Fermi Large Area Telescope observations of GRB 110625A
P. H. Thomas Tam, Albert K. H. Kong (NTHU), and Yi-Zhong Fan (PMO)

TL;DR
This paper reports Fermi LAT observations of GRB 110625A, revealing GeV emission with a complex light curve and discussing its possible origin as synchrotron self-Compton radiation from UV flares.
Contribution
First detailed GeV emission analysis of GRB 110625A, showing a complex light curve and proposing a new emission mechanism.
Findings
Detected GeV emission between 180s and 580s after burst
Identified two distinct emission periods in the GeV light curve
No X-ray flaring observed during GeV emission period
Abstract
Gamma-ray bursts (GRBs) that emit photons at GeV energies form a small but significant population of GRBs. However, the number of GRBs whose GeV-emitting period is simultaneously observed in X-rays remains small.

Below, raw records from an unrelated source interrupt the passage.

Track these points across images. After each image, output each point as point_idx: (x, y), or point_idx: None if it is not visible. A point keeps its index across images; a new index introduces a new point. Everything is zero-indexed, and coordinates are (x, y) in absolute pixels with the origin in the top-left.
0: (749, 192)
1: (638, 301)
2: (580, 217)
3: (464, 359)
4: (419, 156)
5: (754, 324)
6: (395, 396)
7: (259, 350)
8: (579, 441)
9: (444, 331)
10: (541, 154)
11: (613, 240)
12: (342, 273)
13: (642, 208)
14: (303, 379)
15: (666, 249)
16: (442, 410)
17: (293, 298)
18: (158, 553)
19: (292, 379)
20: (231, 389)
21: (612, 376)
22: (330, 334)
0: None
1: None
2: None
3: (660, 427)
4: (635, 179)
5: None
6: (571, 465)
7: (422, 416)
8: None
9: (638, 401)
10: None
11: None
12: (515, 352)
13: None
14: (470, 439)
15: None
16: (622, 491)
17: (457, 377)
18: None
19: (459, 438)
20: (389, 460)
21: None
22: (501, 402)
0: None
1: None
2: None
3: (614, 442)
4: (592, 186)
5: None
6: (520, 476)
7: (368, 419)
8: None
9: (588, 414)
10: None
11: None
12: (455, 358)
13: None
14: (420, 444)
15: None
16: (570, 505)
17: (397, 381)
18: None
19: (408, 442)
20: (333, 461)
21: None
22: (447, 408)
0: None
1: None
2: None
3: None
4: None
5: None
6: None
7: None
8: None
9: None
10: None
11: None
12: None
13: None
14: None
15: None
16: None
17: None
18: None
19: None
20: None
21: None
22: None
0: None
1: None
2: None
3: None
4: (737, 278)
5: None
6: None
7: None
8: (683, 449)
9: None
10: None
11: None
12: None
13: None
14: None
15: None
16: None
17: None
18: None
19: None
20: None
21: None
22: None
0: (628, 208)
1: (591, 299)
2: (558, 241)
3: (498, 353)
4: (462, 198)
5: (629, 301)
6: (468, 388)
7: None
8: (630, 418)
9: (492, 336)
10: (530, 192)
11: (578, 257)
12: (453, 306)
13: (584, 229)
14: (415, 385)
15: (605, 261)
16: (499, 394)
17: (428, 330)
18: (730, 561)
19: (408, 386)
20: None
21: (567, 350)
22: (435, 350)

We report gamma-ray observations of GRB 110625A using Fermi's Large Area Telescope (LAT) in the energy range 100 MeV to 20 GeV. Gamma-ray emission at these energies was clearly detected using data taken between 180s and 580s after the burst, an epoch after the prompt emission phase. The GeV light curve differs from a simple power-law decay, and probably consists of two emission periods. Simultaneous Swift/XRT observations did not show flaring behaviors as in the case of GRB 100728A. We discuss the possibility that the GeV emission is the synchrotron self-Compton radiation of underlying ultraviolet flares.